Трудно было, конечно, представить себе, как может человек с таким добрым, мягким голосом приказывать, но что он способен так заговорить меня, что я пропущу свой поезд, в этом я не сомневался. И я сказал ему полушутя:
— Так я действительно могу задержаться у вас?
— Я же вам ясно сказал, сегодня вы не поедете. — Он спокойно, размеренно шагал с заложенными за спину руками по большому мягкому ковру. — Разве каждый понедельник и четверг забредают к нам еврейские писатели? Подумайте только, в Канинском и Зеленоборском леспромхозах он был, а в Печору не заглянул. Так что мы договорились — вы едете завтра. Сейчас мы узнаем, кто завтра ведет московский поезд. Мне кажется, что Авремл. Я ему сейчас позвоню. — Он снял телефонную трубку, добрые глаза его купались в светлых лучах. — Мусенька, это ты? Я не разбудил тебя, дитя мое? Кто звонит? И ты спрашиваешь? Ай-яй-яй, ты уже не узнаешь. Это я, Лейба, Лев Борисович Вайнштейн. Ничего, дитя мое, ты еще выспишься. А Абрам Борисович тоже спит? A-а, значит, я перепутал, он в Кожве. Когда он должен, ты говоришь, вернуться? Знает ли хоть твой Авремл, что я довольно долго был начальником станции Кожва? Теперь послушай, Мусенька, что я тебе скажу. Одевайся и скорей приходи сюда. Ничего не случилось. У меня сидит писатель, пишущий еврейские книги. И захвати с собой фотографию Абрама. А фаршированная рыба после именин у тебя не осталась? Только струдель? Так захвати струдель и скорей приходи, говорю это вполне серьезно.
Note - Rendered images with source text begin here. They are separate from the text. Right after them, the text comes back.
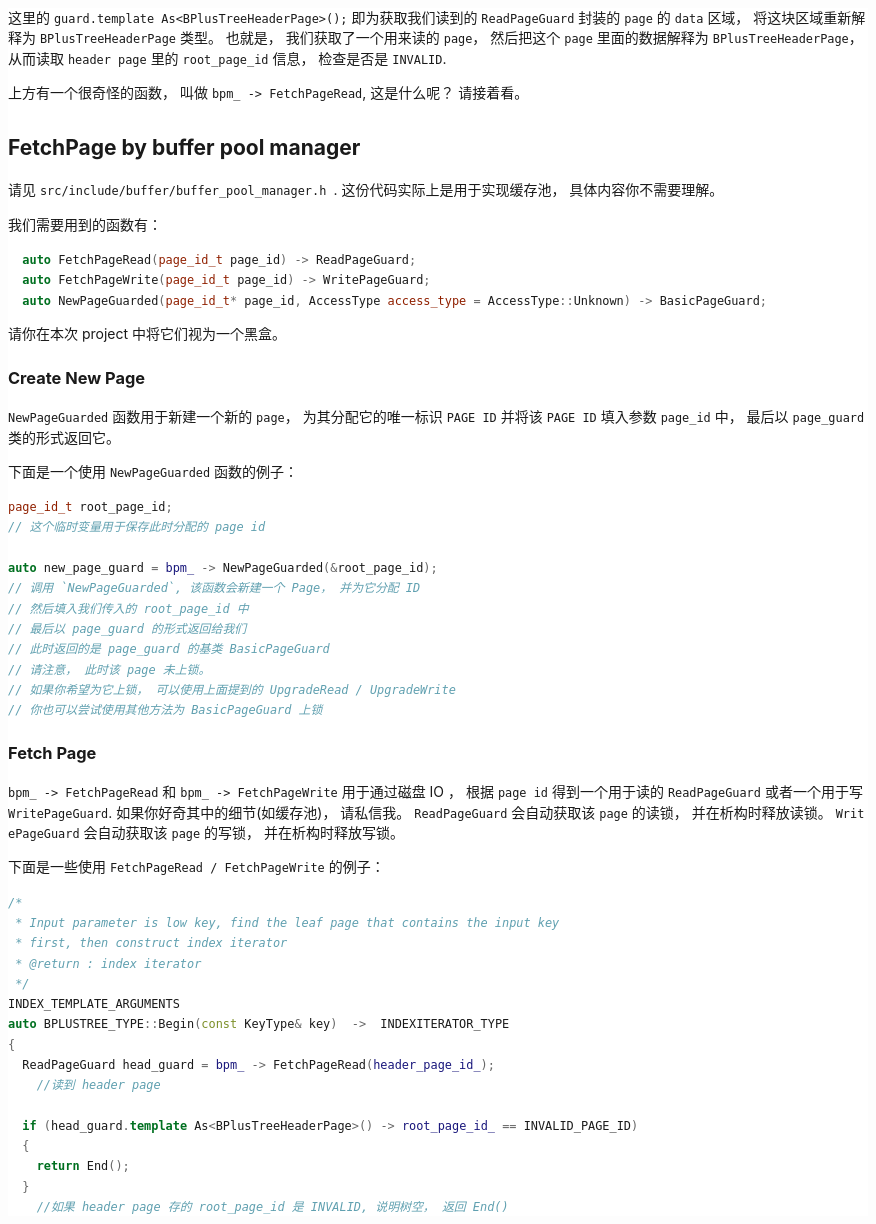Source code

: 这里的 `guard.template As<BPlusTreeHeaderPage>();` 即为获取我们读到的 `ReadPageGuard` 封装的 `page` 的 `data` 区域， 将这块区域重新解释为 `BPlusTreeHeaderPage` 类型。 也就是， 我们获取了一个用来读的 `page`， 然后把这个 `page` 里面的数据解释为 `BPlusTreeHeaderPage`， 从而读取 `header page` 里的 `root_page_id` 信息， 检查是否是 `INVALID`.

上方有一个很奇怪的函数， 叫做 `bpm_ -> FetchPageRead`, 这是什么呢？ 请接着看。

## FetchPage by buffer pool manager

请见 `src/include/buffer/buffer_pool_manager.h `. 这份代码实际上是用于实现缓存池， 具体内容你不需要理解。

我们需要用到的函数有：

```cpp
  auto FetchPageRead(page_id_t page_id) -> ReadPageGuard;
  auto FetchPageWrite(page_id_t page_id) -> WritePageGuard;
  auto NewPageGuarded(page_id_t* page_id, AccessType access_type = AccessType::Unknown) -> BasicPageGuard;
```

请你在本次 project 中将它们视为一个黑盒。

### Create New Page

`NewPageGuarded` 函数用于新建一个新的 `page`， 为其分配它的唯一标识 `PAGE ID` 并将该 `PAGE ID` 填入参数 `page_id` 中， 最后以 `page_guard` 类的形式返回它。


下面是一个使用 `NewPageGuarded` 函数的例子：

```cpp
page_id_t root_page_id;
// 这个临时变量用于保存此时分配的 page id

auto new_page_guard = bpm_ -> NewPageGuarded(&root_page_id);
// 调用 `NewPageGuarded`, 该函数会新建一个 Page， 并为它分配 ID
// 然后填入我们传入的 root_page_id 中
// 最后以 page_guard 的形式返回给我们
// 此时返回的是 page_guard 的基类 BasicPageGuard 
// 请注意， 此时该 page 未上锁。
// 如果你希望为它上锁， 可以使用上面提到的 UpgradeRead / UpgradeWrite
// 你也可以尝试使用其他方法为 BasicPageGuard 上锁
```

### Fetch Page

`bpm_ -> FetchPageRead` 和 `bpm_ -> FetchPageWrite` 用于通过磁盘 IO ， 根据 `page id` 得到一个用于读的 `ReadPageGuard` 或者一个用于写 `WritePageGuard`. 如果你好奇其中的细节(如缓存池)， 请私信我。 `ReadPageGuard` 会自动获取该 `page` 的读锁， 并在析构时释放读锁。 `WritePageGuard` 会自动获取该 `page` 的写锁， 并在析构时释放写锁。


下面是一些使用 `FetchPageRead / FetchPageWrite` 的例子：

```cpp
/*
 * Input parameter is low key, find the leaf page that contains the input key
 * first, then construct index iterator
 * @return : index iterator
 */
INDEX_TEMPLATE_ARGUMENTS
auto BPLUSTREE_TYPE::Begin(const KeyType& key)  ->  INDEXITERATOR_TYPE
{
  ReadPageGuard head_guard = bpm_ -> FetchPageRead(header_page_id_);
    //读到 header page

  if (head_guard.template As<BPlusTreeHeaderPage>() -> root_page_id_ == INVALID_PAGE_ID)
  {
    return End();
  }
    //如果 header page 存的 root_page_id 是 INVALID, 说明树空， 返回 End()
```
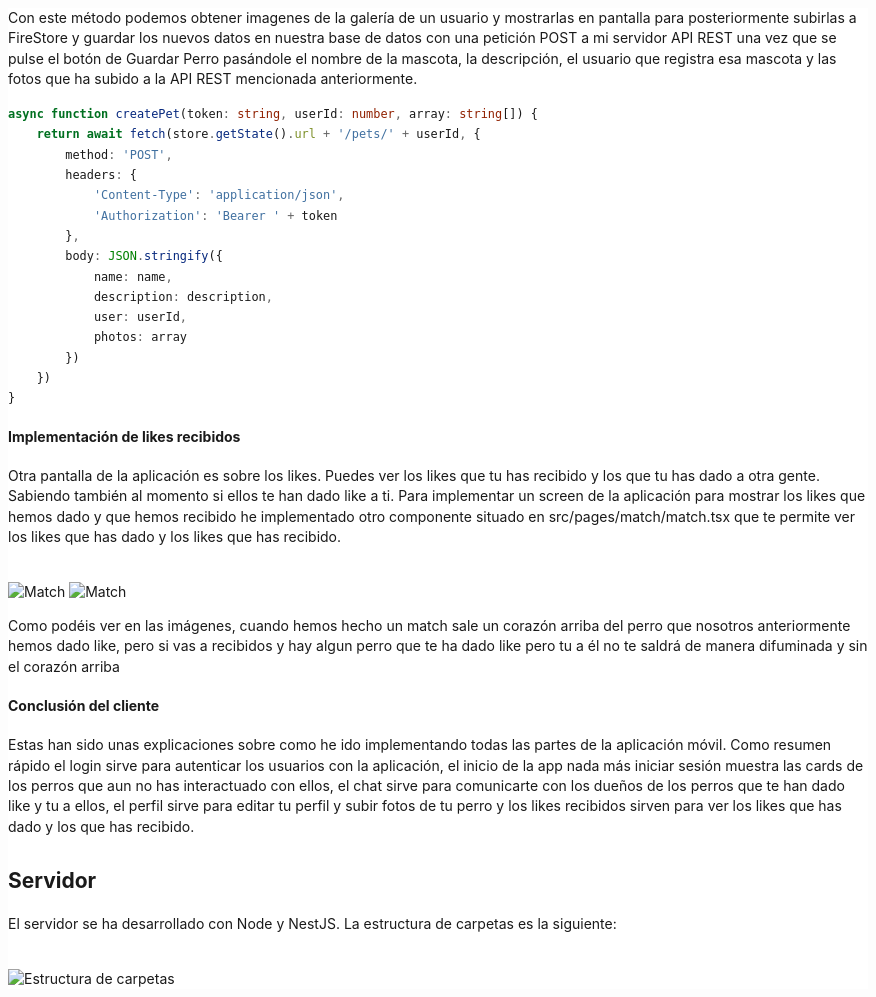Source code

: Con este método podemos obtener imagenes de la galería de un usuario y mostrarlas en pantalla para posteriormente subirlas a FireStore y guardar los nuevos datos en nuestra base de datos con una petición POST a mi servidor API REST una vez que se pulse el botón de Guardar Perro pasándole el nombre de la mascota, la descripción, el usuario que registra esa mascota y las fotos que ha subido a la API REST mencionada anteriormente.

```TypeScript
async function createPet(token: string, userId: number, array: string[]) {
    return await fetch(store.getState().url + '/pets/' + userId, {
        method: 'POST',
        headers: {
            'Content-Type': 'application/json',
            'Authorization': 'Bearer ' + token
        },
        body: JSON.stringify({
            name: name,
            description: description,
            user: userId,
            photos: array
        })
    })
}
```
#### Implementación de likes recibidos
Otra pantalla de la aplicación es sobre los likes. Puedes ver los likes que tu has recibido y los que tu has dado a otra gente. Sabiendo también al momento si ellos te han dado like a ti. Para implementar un screen de la aplicación para mostrar los likes que hemos dado y que hemos recibido he implementado otro componente situado en src/pages/match/match.tsx que te permite ver los likes que has dado y los likes que has recibido. 

<br>
<img src="./mis.png" alt="Match" width="200">
<img src="./recibidos.png" alt="Match" width="200">
<br>

Como podéis ver en las imágenes, cuando hemos hecho un match sale un corazón arriba del perro que nosotros anteriormente hemos dado like, pero si vas a recibidos y hay algun perro que te ha dado like pero tu a él no te saldrá de manera difuminada y sin el corazón arriba

#### Conclusión del cliente
Estas han sido unas explicaciones sobre como he ido implementando todas las partes de la aplicación móvil. Como resumen rápido el login sirve para autenticar los usuarios con la aplicación, el inicio de la app nada más iniciar sesión muestra las cards de los perros que aun no has interactuado con ellos, el chat sirve para comunicarte con los dueños de los perros que te han dado like y tu a ellos, el perfil sirve para editar tu perfil y subir fotos de tu perro y los likes recibidos sirven para ver los likes que has dado y los que has recibido.

## Servidor
El servidor se ha desarrollado con Node y NestJS. La estructura de carpetas es la siguiente:

<br>
<img src="./server.png" alt="Estructura de carpetas" width="200">
<br>
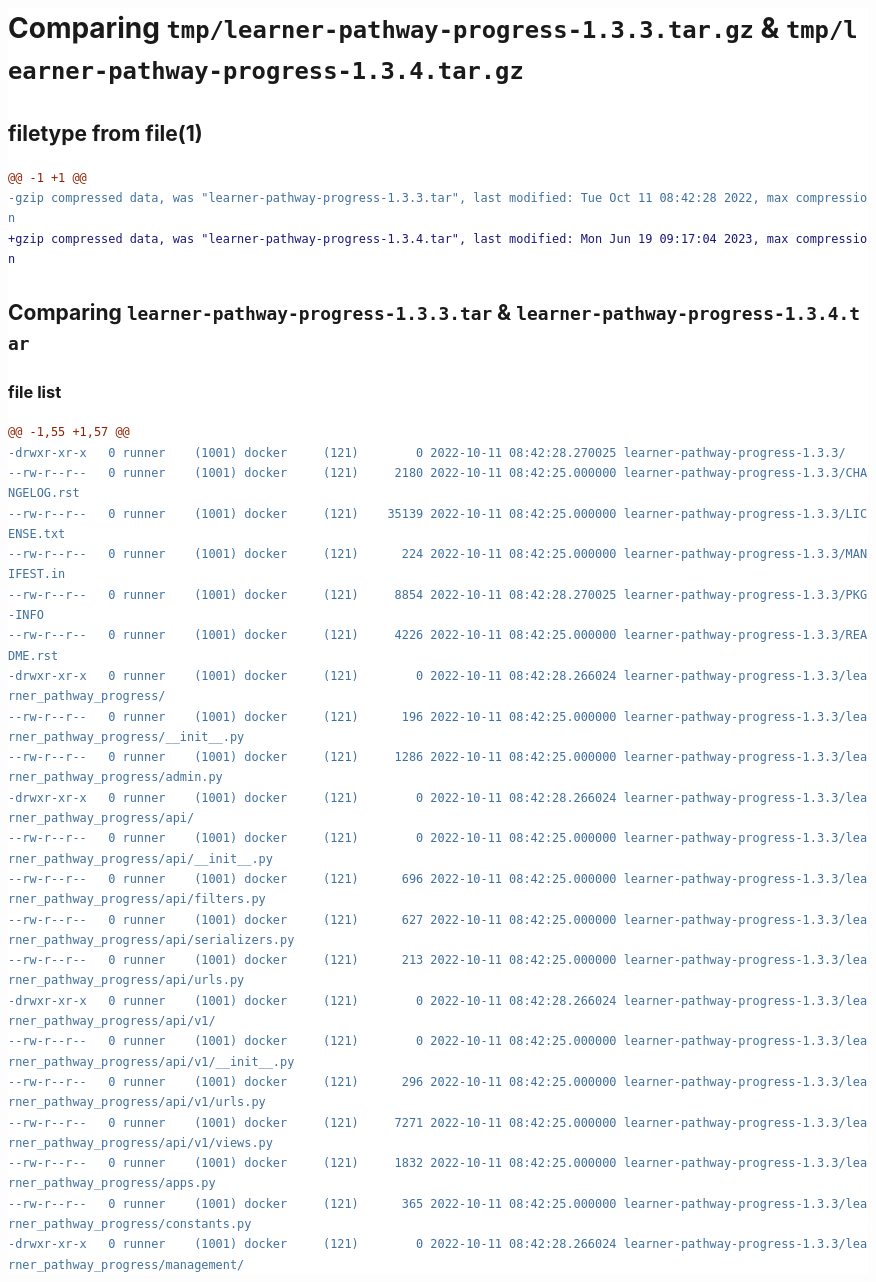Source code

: # Comparing `tmp/learner-pathway-progress-1.3.3.tar.gz` & `tmp/learner-pathway-progress-1.3.4.tar.gz`

## filetype from file(1)

```diff
@@ -1 +1 @@
-gzip compressed data, was "learner-pathway-progress-1.3.3.tar", last modified: Tue Oct 11 08:42:28 2022, max compression
+gzip compressed data, was "learner-pathway-progress-1.3.4.tar", last modified: Mon Jun 19 09:17:04 2023, max compression
```

## Comparing `learner-pathway-progress-1.3.3.tar` & `learner-pathway-progress-1.3.4.tar`

### file list

```diff
@@ -1,55 +1,57 @@
-drwxr-xr-x   0 runner    (1001) docker     (121)        0 2022-10-11 08:42:28.270025 learner-pathway-progress-1.3.3/
--rw-r--r--   0 runner    (1001) docker     (121)     2180 2022-10-11 08:42:25.000000 learner-pathway-progress-1.3.3/CHANGELOG.rst
--rw-r--r--   0 runner    (1001) docker     (121)    35139 2022-10-11 08:42:25.000000 learner-pathway-progress-1.3.3/LICENSE.txt
--rw-r--r--   0 runner    (1001) docker     (121)      224 2022-10-11 08:42:25.000000 learner-pathway-progress-1.3.3/MANIFEST.in
--rw-r--r--   0 runner    (1001) docker     (121)     8854 2022-10-11 08:42:28.270025 learner-pathway-progress-1.3.3/PKG-INFO
--rw-r--r--   0 runner    (1001) docker     (121)     4226 2022-10-11 08:42:25.000000 learner-pathway-progress-1.3.3/README.rst
-drwxr-xr-x   0 runner    (1001) docker     (121)        0 2022-10-11 08:42:28.266024 learner-pathway-progress-1.3.3/learner_pathway_progress/
--rw-r--r--   0 runner    (1001) docker     (121)      196 2022-10-11 08:42:25.000000 learner-pathway-progress-1.3.3/learner_pathway_progress/__init__.py
--rw-r--r--   0 runner    (1001) docker     (121)     1286 2022-10-11 08:42:25.000000 learner-pathway-progress-1.3.3/learner_pathway_progress/admin.py
-drwxr-xr-x   0 runner    (1001) docker     (121)        0 2022-10-11 08:42:28.266024 learner-pathway-progress-1.3.3/learner_pathway_progress/api/
--rw-r--r--   0 runner    (1001) docker     (121)        0 2022-10-11 08:42:25.000000 learner-pathway-progress-1.3.3/learner_pathway_progress/api/__init__.py
--rw-r--r--   0 runner    (1001) docker     (121)      696 2022-10-11 08:42:25.000000 learner-pathway-progress-1.3.3/learner_pathway_progress/api/filters.py
--rw-r--r--   0 runner    (1001) docker     (121)      627 2022-10-11 08:42:25.000000 learner-pathway-progress-1.3.3/learner_pathway_progress/api/serializers.py
--rw-r--r--   0 runner    (1001) docker     (121)      213 2022-10-11 08:42:25.000000 learner-pathway-progress-1.3.3/learner_pathway_progress/api/urls.py
-drwxr-xr-x   0 runner    (1001) docker     (121)        0 2022-10-11 08:42:28.266024 learner-pathway-progress-1.3.3/learner_pathway_progress/api/v1/
--rw-r--r--   0 runner    (1001) docker     (121)        0 2022-10-11 08:42:25.000000 learner-pathway-progress-1.3.3/learner_pathway_progress/api/v1/__init__.py
--rw-r--r--   0 runner    (1001) docker     (121)      296 2022-10-11 08:42:25.000000 learner-pathway-progress-1.3.3/learner_pathway_progress/api/v1/urls.py
--rw-r--r--   0 runner    (1001) docker     (121)     7271 2022-10-11 08:42:25.000000 learner-pathway-progress-1.3.3/learner_pathway_progress/api/v1/views.py
--rw-r--r--   0 runner    (1001) docker     (121)     1832 2022-10-11 08:42:25.000000 learner-pathway-progress-1.3.3/learner_pathway_progress/apps.py
--rw-r--r--   0 runner    (1001) docker     (121)      365 2022-10-11 08:42:25.000000 learner-pathway-progress-1.3.3/learner_pathway_progress/constants.py
-drwxr-xr-x   0 runner    (1001) docker     (121)        0 2022-10-11 08:42:28.266024 learner-pathway-progress-1.3.3/learner_pathway_progress/management/
```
Сколько времени? Еще рано, только половина первого…
Когда Вайнштейн положил трубку, на столе уже стояли яркий фарфоровый чайник, стаканы в подстаканниках, тарелка с бутербродами.
— Угощайтесь, пожалуйста, и простите за скромный ужин. Дома я принял бы вас иначе. Но вы еще у меня побываете. Так когда, говорите вы, были в наших местах? Этим летом? А я был в последний раз в Виннице три года назад.
В кабинет вошла кассирша, темноволосая девушка в высоких валеночках, и о чем-то спросила. Когда она собралась уже уходить, Вайнштейн, кивнув на меня, сказал ей:
— Этому товарищу сегодня билета не продавайте… — А когда она вышла, он обратился ко мне: — Я начал вам рассказывать о печорских евреях. Что вам сказать? Есть на кого посмотреть и с кем, как говорится, за столом посидеть. Печора такой город, куда не всякий решится поехать, чтобы остаться там жить. Одно дело быть трактористом или бульдозеристом, скажем, в Виннице, другое дело — отработать морозный день у нас на севере. Сплавлять лес по Днепру и Бугу не то, что сплавлять лес по Печоре. Вы видели, какие деревья растут в нашей тайге? Великаны! Таковы и наши люди! Сорокаградусный мороз, да еще с ветерком, для них ничего не значит! А то, что машинисты, бульдозеристы, рабочие на судоверфи работают всегда на воздухе? Среди нашего брата еврея вы торгового работника здесь не найдете… А вот и наша Мусенька. Заходи, дочка, заходи!
Высокий крепыш Лев Борисович, стоявший возле карты, занимавшей полстены, пустился, как молодой человек, навстречу вошедшей женщине, взял ее под руку и подвел ко мне:
— Это наша Мусенька, печорская наша красавица.
— Ай, Лев Борисович…
Она стыдливо опустила большие черные глаза и спрятала руки в муфту, что висела у нее, как у девочки, на шнурке. Это придало ей ту особую прелесть, о которой даже трудно сказать, в чем она заключается. В вошедшей все было мило: и голос, и то, как она подала руку, здороваясь, и как поднимала и опускала глаза, и румянец на щеках, исчезавший и вновь разгоравшийся.
Лев Борисович Вайнштейн любовался Мусенькой, как отец любуется дочерью.
— Смотрю на тебя, Мусенька, и думаю про себя: как можно на целых четверо суток уехать от такой жены?
— Лев Борисович! — И пламя на щеках разгорается еще ярче.
— О Льве Борисовиче, Мусенька, мы уже наговорились вот досюда. — Вайнштейн при этом приподнял с головы фуражку, очевидно показывая ей, сколько о нем говорили. — Теперь слово предоставляется тебе. Манто можешь снять. Мы тебя так скоро не отпустим.
В синем вязаном платье Муся выглядит еще стройнее и моложе, больше чем двадцать три, двадцать четыре года дать ей нельзя.
— Ну, Мусенька, начинай, семафор открыт.
— А что мне рассказать?
— Я тебя должен учить? Ты, кажется, сама учительница. Прежде всего положи на стол фотографию Абраши.